Haven't seen it mentioned above, so here goes... a lot of pizza places will not cook their sauces. Rather, the sauce is assembled 'raw' and the pizza oven cooks the sauce. Why? The aromatics are released under the high temp of the pizza oven, captured in the crust and cheese. Good, quality canned tomatoes (Alta Cucina, 7/11, Stanislaus) are often blended (a la immersion blender) with herbs, oil, sugar, etc. and then stored for usage. Seen it several times across multiple operations from neighborhood places to pizza 'boutiques.' Hope this helps!


----------



## woodoveneats (Feb 17, 2015)

Grüß Gott:  Do you prefer to use fresh tomatoes or a high quality canned tomato?


----------



## phatch (Mar 29, 2002)

Good canned tomatoes


----------



## woodoveneats (Feb 17, 2015)

What brand of canned tomatoes would be suggested?


----------



## tiemu (Jul 24, 2014)

The best Neapolitan pizza sauces I've eaten have a wonderfully tangy flavour, but I can't put my finger on what it is. I wonder if it's also because the heat of the oven.

I usually blend raw tomatoes with garlic, oil, salt and oregano (sometimes sugar, sometimes not). But it's always bland and insipid. The best sauce I've made at home isn't authentic at all but at least has a powerful taste: just tomato paste.


----------



## phatch (Mar 29, 2002)

Using raw tomatoes is a problem IMHO. They have too much weakly flavored juice. Best thing for using fresh tomatoes in pizza is a variant of PIzza  Margherita unsauced. wtih the tomatoes roasted on top of the cheese on the pizza, then topped with chiffonade of basil out of the oven.


----------



## whitelove88 (Feb 17, 2015)

Lilygardener said:


> koukouvagia,
> 
> I like your philosophy about fresh ingredients and effort in keeping the family healthy. I admit that I have on 10 or more occasions chosen to stop on my way home and pick up a Caesar's pizza ($5 for either large cheese or pepperoni in our area, which is a suburb of Atlanta).
> 
> ...


I guess you must be a healthy cook. Also pizza is my favorite food in the United States./img/vbsmilies/smilies/licklips.gif


----------



## lilygardener (Jan 11, 2015)

Honestly whitelove88,

Healthy to me is natural.  The most delicious and healthy foods are a fresh cucumber, radish  or tomato sliced, sprinkled with a bit of salt, and eaten as is.  

Second best to me is masterfully cooked food.  It is the poorly prepared food that comes between that I want to avoid in the future.  If I spend some of the time I have left cooking, I want it to taste really good.

I see you are a new subscriber.  Welcome from someone recently new herself.

Lily


----------



## mckallidon (Feb 14, 2015)

This may be a long poorly organized post. I have a lot to say on this topic.

§ **Listing**
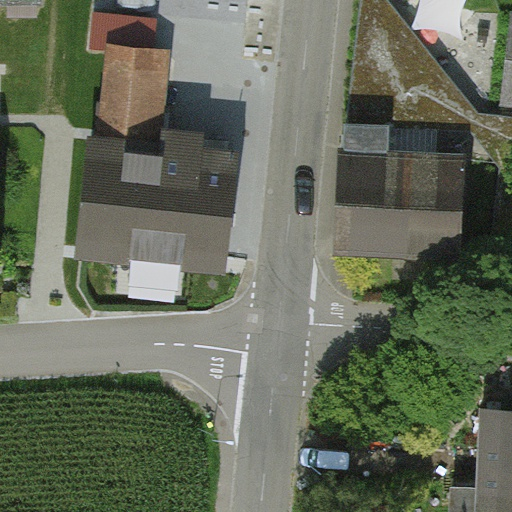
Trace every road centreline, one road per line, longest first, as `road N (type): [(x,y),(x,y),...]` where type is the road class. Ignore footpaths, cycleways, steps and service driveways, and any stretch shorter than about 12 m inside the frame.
road 1 (tertiary): [(275,354),(311,0)]
road 2 (residential): [(0,355),(156,346),(275,354)]
road 3 (residential): [(275,354),(511,360)]
road 4 (tertiary): [(260,511),(275,354)]
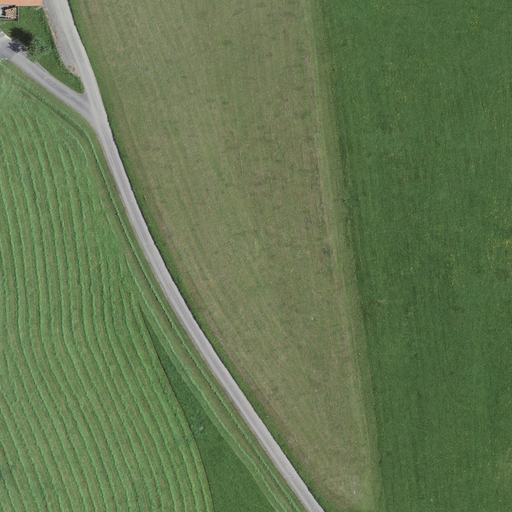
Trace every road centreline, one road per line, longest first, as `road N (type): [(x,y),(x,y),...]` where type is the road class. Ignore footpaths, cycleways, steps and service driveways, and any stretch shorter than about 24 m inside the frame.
road 1 (unclassified): [(312,511),(148,248),(61,0)]
road 2 (track): [(107,131),(0,53)]
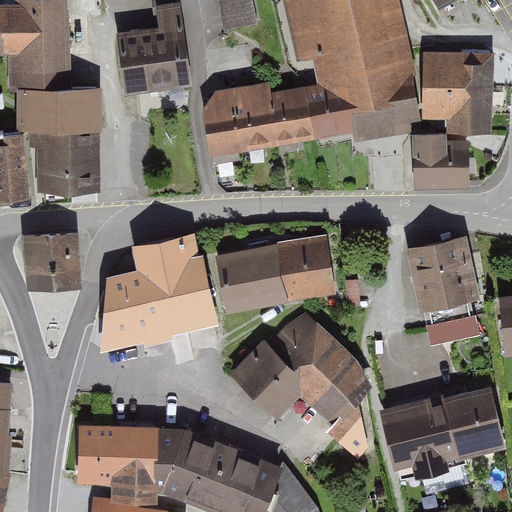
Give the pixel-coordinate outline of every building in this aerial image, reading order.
[(67,0),(0,0),(0,52),(8,52),(9,87),(70,85),(67,0)] [(159,31),(116,37),(123,92),(190,84),(179,0),(172,0),(155,2),(159,31)] [(400,0),(288,0),(286,1),(298,63),(313,60),(318,83),(273,92),(271,80),(217,91),(204,111),(214,160),(355,133),(357,141),(423,128),(413,75),(415,75),(400,0)] [(253,0),(218,0),(226,31),(259,23),(253,0)] [(496,54),(425,53),(424,119),(449,120),(449,134),(494,135),(496,54)] [(97,88),(13,90),(14,132),(33,131),(34,197),(99,195),(97,88)] [(448,134),(413,135),(414,190),(473,189),(472,142),(448,142),(448,134)] [(21,135),(0,136),(0,199),(24,198),(21,135)] [(73,230),(21,234),(26,290),(78,286),(73,230)] [(460,232),(401,247),(418,310),(476,295),(460,232)] [(127,270),(100,274),(95,339),(99,357),(218,327),(203,279),(190,233),(130,242),(131,250),(124,251),(127,270)] [(325,236),(214,255),(224,311),(334,292),(325,236)] [(511,288),(494,292),(504,359),(511,358),(511,288)] [(303,310),(266,347),(304,387),(297,394),(349,447),(366,429),(367,397),(363,368),(303,310)] [(261,342),(228,372),(271,418),(297,394),(304,387),(266,347),(261,342)] [(484,376),(380,403),(396,465),(410,462),(415,481),(447,473),(444,460),(502,445),(484,376)] [(0,384),(0,482),(10,385),(0,384)] [(152,429),(73,429),(73,483),(105,483),(152,484),(152,429)] [(177,429),(152,429),(152,484),(152,489),(210,511),(260,511),(277,466),(177,429)] [(282,460),(277,466),(260,511),(319,511),(317,504),(282,460)] [(152,484),(105,483),(105,499),(75,498),(73,511),(142,511),(136,511),(136,501),(151,501),(152,489),(152,484)]
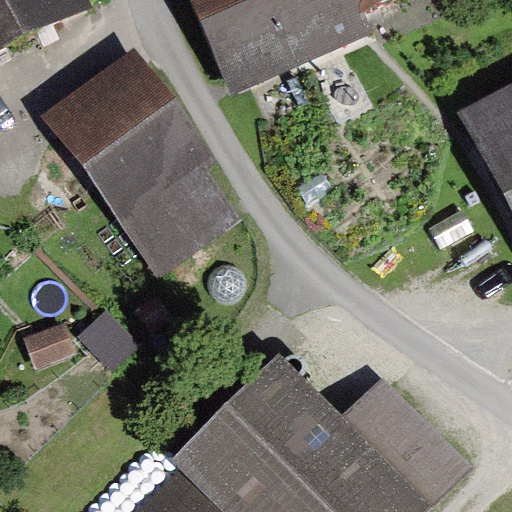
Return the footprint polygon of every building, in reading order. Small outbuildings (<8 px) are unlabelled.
[(0,0),(0,65),(91,16),(82,0),(0,0)] [(209,0),(254,99),(383,41),(374,21),(419,0),(209,0)] [(220,172),(136,59),(42,128),(160,287),(242,226),(209,180),(220,172)] [(511,100),(485,113),(511,171),(511,100)] [(295,375),(142,511),(456,511),(478,492),(388,392),(345,430),(295,375)]
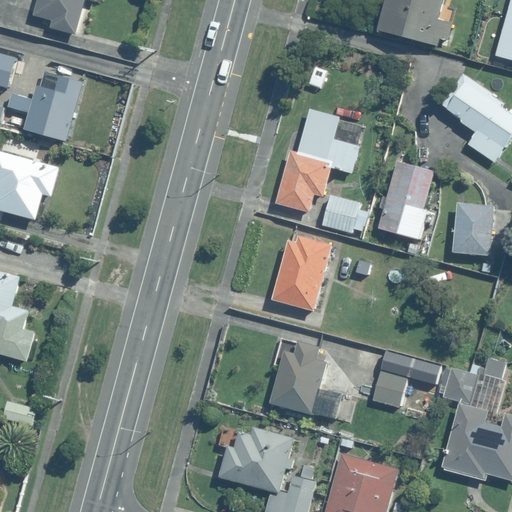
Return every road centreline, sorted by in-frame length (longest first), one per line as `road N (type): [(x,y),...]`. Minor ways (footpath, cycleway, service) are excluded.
road 1 (secondary): [(209,94),(97,511)]
road 2 (residential): [(0,38),(209,94)]
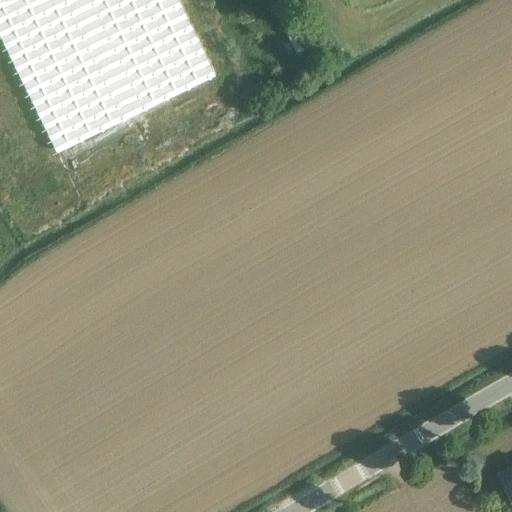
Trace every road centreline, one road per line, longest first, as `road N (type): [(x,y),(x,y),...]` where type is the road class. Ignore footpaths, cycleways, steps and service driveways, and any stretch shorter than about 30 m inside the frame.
road 1 (unclassified): [(401,444),(289,511)]
road 2 (unclassified): [(401,444),(511,381)]
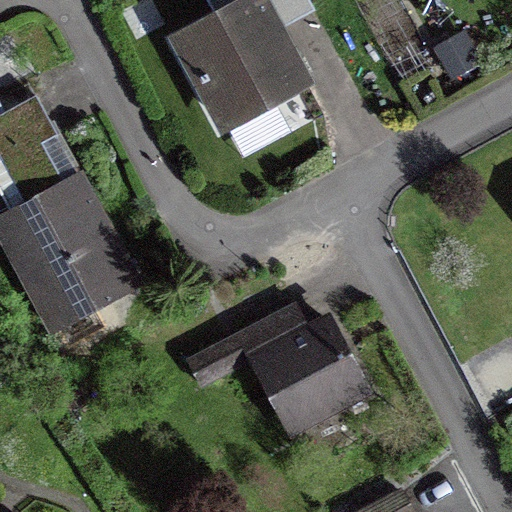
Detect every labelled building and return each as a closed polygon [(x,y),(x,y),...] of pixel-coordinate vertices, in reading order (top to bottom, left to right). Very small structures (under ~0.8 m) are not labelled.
[(244,0),(248,6),(177,44),(219,124),(301,80),(263,11),(283,0),(244,0)] [(0,194),(10,212),(75,177),(47,124),(41,113),(32,98),(0,115),(0,194)] [(75,177),(10,212),(0,217),(0,237),(51,332),(135,287),(78,182),(75,177)] [(305,332),(291,305),(185,362),(199,388),(252,360),(290,431),(362,393),(324,322),(305,332)] [(407,511),(397,494),(363,511),(407,511)]
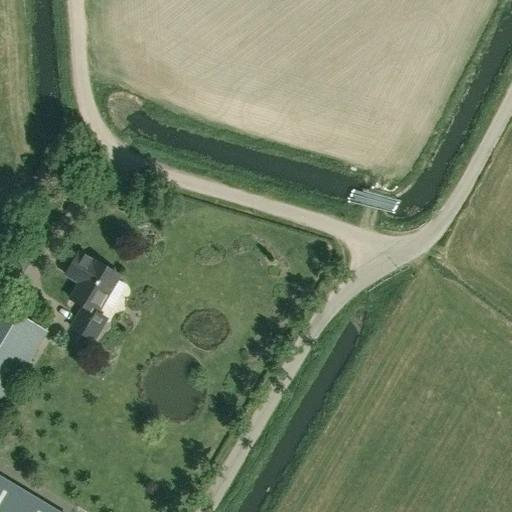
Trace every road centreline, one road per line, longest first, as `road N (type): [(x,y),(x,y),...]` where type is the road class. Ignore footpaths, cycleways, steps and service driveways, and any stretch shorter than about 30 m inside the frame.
road 1 (unclassified): [(395,258),(351,232),(122,156),(88,107),(76,0)]
road 2 (unclassified): [(205,511),(317,318),(395,258)]
road 3 (unclassified): [(395,258),(444,221),(511,96)]
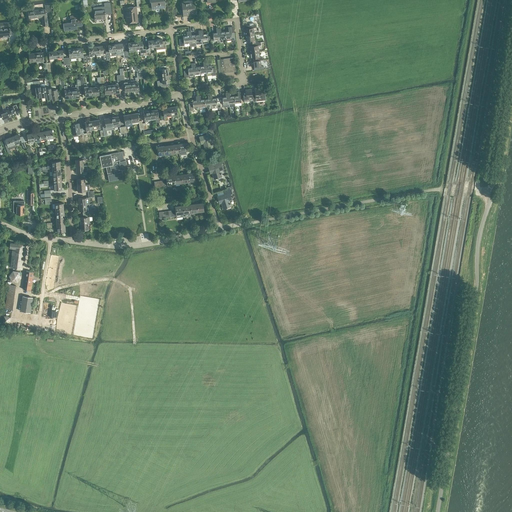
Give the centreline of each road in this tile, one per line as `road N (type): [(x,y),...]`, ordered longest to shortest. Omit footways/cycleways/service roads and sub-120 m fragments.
road 1 (unclassified): [(437,511),(478,241),(511,81)]
road 2 (unclassified): [(219,228),(440,189)]
road 3 (residential): [(25,121),(22,48),(171,29)]
road 4 (track): [(134,344),(130,291),(118,281),(41,295),(51,238)]
road 5 (track): [(440,189),(474,0)]
road 6 (track): [(293,84),(291,147),(237,225)]
road 7 (residential): [(74,241),(132,246),(219,228)]
road 8 (residential): [(74,241),(61,116)]
road 9 (residential): [(61,116),(180,95)]
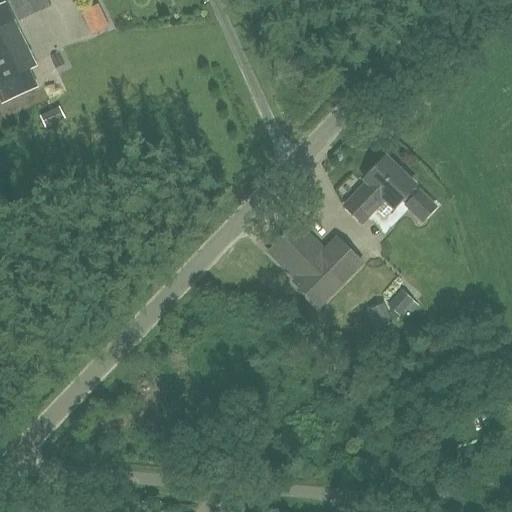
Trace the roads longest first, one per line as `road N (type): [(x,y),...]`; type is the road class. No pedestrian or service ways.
road 1 (unclassified): [(8,464),(454,0)]
road 2 (unclassified): [(421,511),(8,464)]
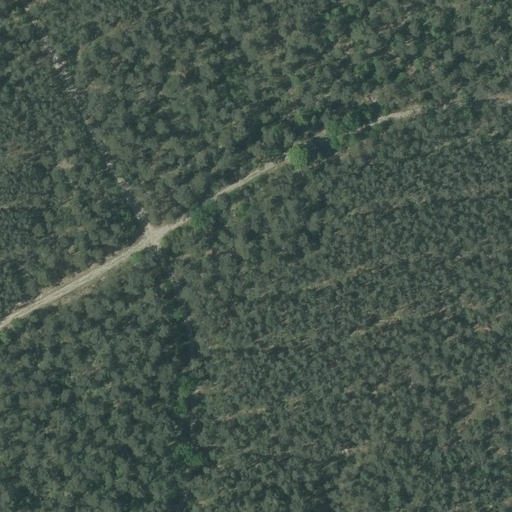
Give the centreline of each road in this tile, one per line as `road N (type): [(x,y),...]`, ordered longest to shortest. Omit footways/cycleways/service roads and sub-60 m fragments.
road 1 (track): [(511,102),(437,107),(341,130),(238,182),(152,239)]
road 2 (track): [(171,511),(192,410),(190,360),(176,291),(152,239)]
road 3 (track): [(21,0),(152,239)]
road 4 (track): [(152,239),(0,320)]
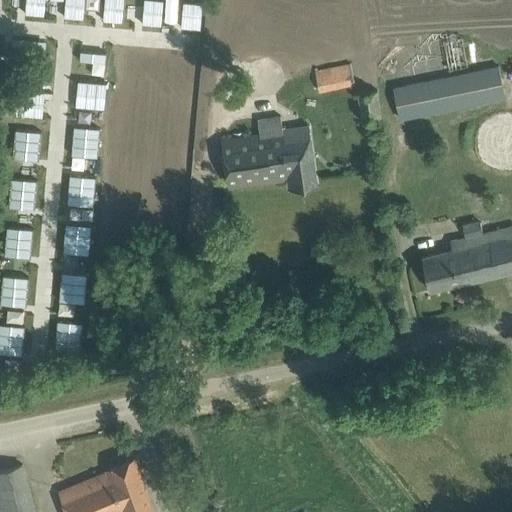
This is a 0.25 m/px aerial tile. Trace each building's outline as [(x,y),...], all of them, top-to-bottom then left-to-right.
[(26,0),(26,13),(45,15),(45,0),(26,0)] [(65,0),(65,17),(84,18),(85,0),(65,0)] [(105,0),(104,20),(123,22),(124,0),(105,0)] [(144,0),(143,23),(161,25),(163,0),(144,0)] [(270,60),(511,10),(511,0),(275,0),(259,3),(270,60)] [(184,1),(182,27),(201,28),(203,3),(184,1)] [(81,50),(80,60),(106,62),(107,52),(81,50)] [(189,171),(198,63),(130,57),(120,165),(189,171)] [(319,90),(354,82),(350,62),(315,70),(319,90)] [(400,120),(504,99),(497,69),(394,90),(400,120)] [(78,80),(76,106),(105,108),(107,82),(78,80)] [(17,89),(14,115),(43,117),(45,91),(17,89)] [(362,122),(379,120),(375,93),(358,95),(362,122)] [(281,130),(278,118),(258,122),(260,134),(222,143),(227,170),(231,190),(288,178),(289,188),(318,184),(309,125),(281,130)] [(74,126),(72,154),(98,156),(100,128),(74,126)] [(16,129),(13,158),(39,160),(42,131),(16,129)] [(70,174),(68,203),(93,205),(96,177),(70,174)] [(12,178),(9,206),(35,209),(38,180),(12,178)] [(66,223),(64,252),(89,254),(92,225),(66,223)] [(453,250),(423,257),(426,271),(431,290),(511,270),(511,225),(483,232),(467,236),(451,240),(453,250)] [(8,226),(5,255),(31,257),(33,228),(8,226)] [(62,271),(60,300),(85,302),(88,274),(62,271)] [(3,275),(1,303),(27,306),(29,277),(3,275)] [(58,320),(55,348),(81,351),(83,322),(58,320)] [(0,323),(0,352),(22,354),(25,325),(0,323)] [(156,511),(134,458),(108,469),(109,472),(61,492),(69,511),(156,511)] [(37,511),(26,461),(0,467),(0,511),(37,511)] [(232,498),(233,507),(246,506),(245,497),(232,498)]
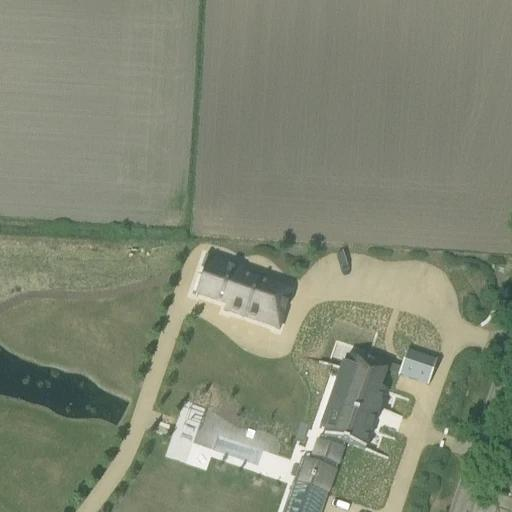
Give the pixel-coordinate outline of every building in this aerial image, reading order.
[(239,275),(202,262),(190,298),(223,310),(221,316),(275,334),(288,298),(237,281),(239,275)] [(178,347),(156,407),(214,428),(236,368),(178,347)] [(317,465),(308,490),(326,496),(327,491),(343,446),(363,453),(364,450),(363,450),(383,392),(379,391),(385,374),(383,373),(384,372),(397,376),(397,377),(398,378),(398,377),(426,386),(425,387),(427,388),(436,361),(435,360),(434,361),(407,352),(407,351),(406,350),(399,370),(386,365),(367,358),(364,367),(345,360),(342,367),(340,367),(318,430),(326,432),(324,437),(323,436),(322,439),(319,437),(310,462),(317,465)] [(361,511),(365,500),(329,490),(322,511),(361,511)] [(291,502),(287,511),(297,511),(300,505),(291,502)]
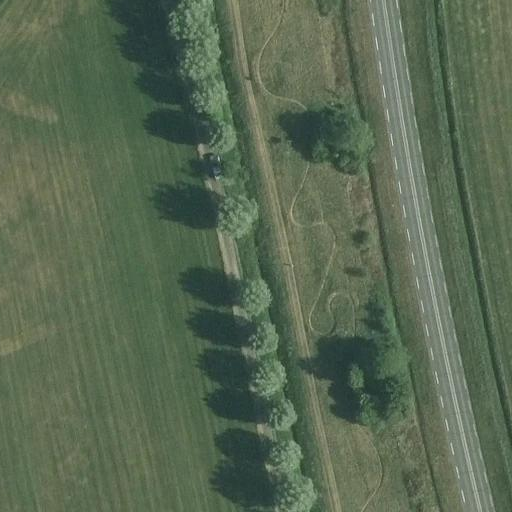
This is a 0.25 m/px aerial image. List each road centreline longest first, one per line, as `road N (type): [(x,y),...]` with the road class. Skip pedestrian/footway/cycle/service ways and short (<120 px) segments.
road 1 (unclassified): [(284,511),(204,145),(161,0)]
road 2 (primary): [(479,511),(458,436),(379,0)]
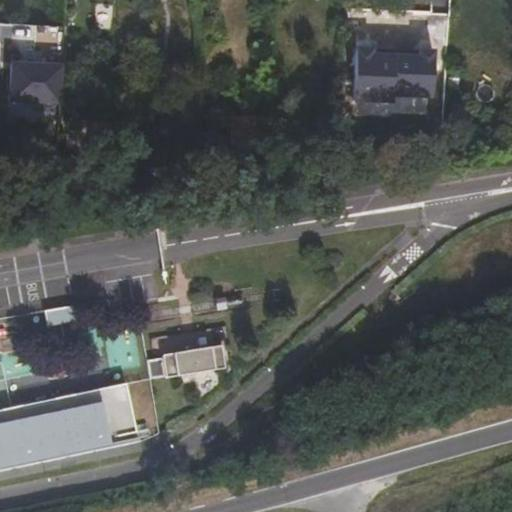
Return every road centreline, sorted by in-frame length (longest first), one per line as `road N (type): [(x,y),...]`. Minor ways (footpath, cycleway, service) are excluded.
road 1 (residential): [(0,498),(152,466),(209,432),(440,228),(496,190),(511,188)]
road 2 (motorway): [(511,433),(213,511)]
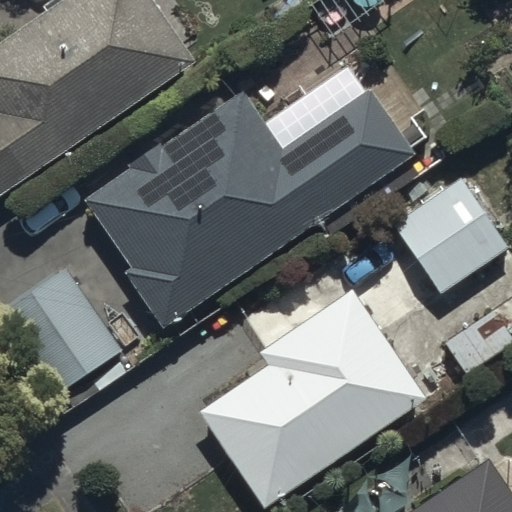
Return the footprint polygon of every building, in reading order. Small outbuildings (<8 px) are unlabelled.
[(162,0),(54,0),(0,35),(0,182),(199,53),(162,0)] [(133,159),(87,190),(134,258),(125,264),(163,320),(419,144),(375,80),(286,142),(246,84),(167,139),(162,132),(130,154),(133,159)] [(511,241),(464,168),(394,214),(443,288),(511,241)] [(0,336),(50,402),(126,343),(79,277),(66,261),(0,311),(0,336)] [(240,375),(199,401),(264,501),(429,394),(355,280),(259,342),(270,359),(242,378),(240,375)] [(465,370),(511,337),(511,322),(497,300),(443,337),(465,370)] [(511,511),(511,484),(490,454),(407,511),(511,511)]
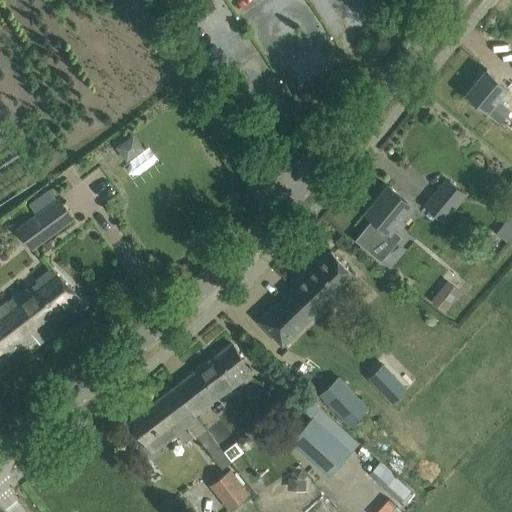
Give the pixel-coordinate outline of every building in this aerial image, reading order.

§ **What to do**
(a) Say whether each statement agrees with the pizza sauce thread, answering yes or no and quoting the words that decide it: (i) many pizza places cook their sauce before it goes on the pizza; (ii) tiemu's sauce of blended raw tomatoes turns out bland; (iii) phatch favors good canned tomatoes.
(b) Reproduce the pizza sauce thread from "The best Neapolitan" to "heat of the oven.".
(c) Which brands of canned tomatoes does the first post in the pizza sauce thread name?
Use only the pizza sauce thread.

§ **Expected outputs**
(a)
(i) No: "a lot of pizza places will not cook their sauces."
(ii) Yes: "But it's always bland and insipid."
(iii) Yes: "Good canned tomatoes"

(b)
The best Neapolitan pizza sauces I've eaten have a wonderfully tangy flavour, but I can't put my finger on what it is. I wonder if it's also because the heat of the oven.

(c) Alta Cucina, 7/11, and Stanislaus.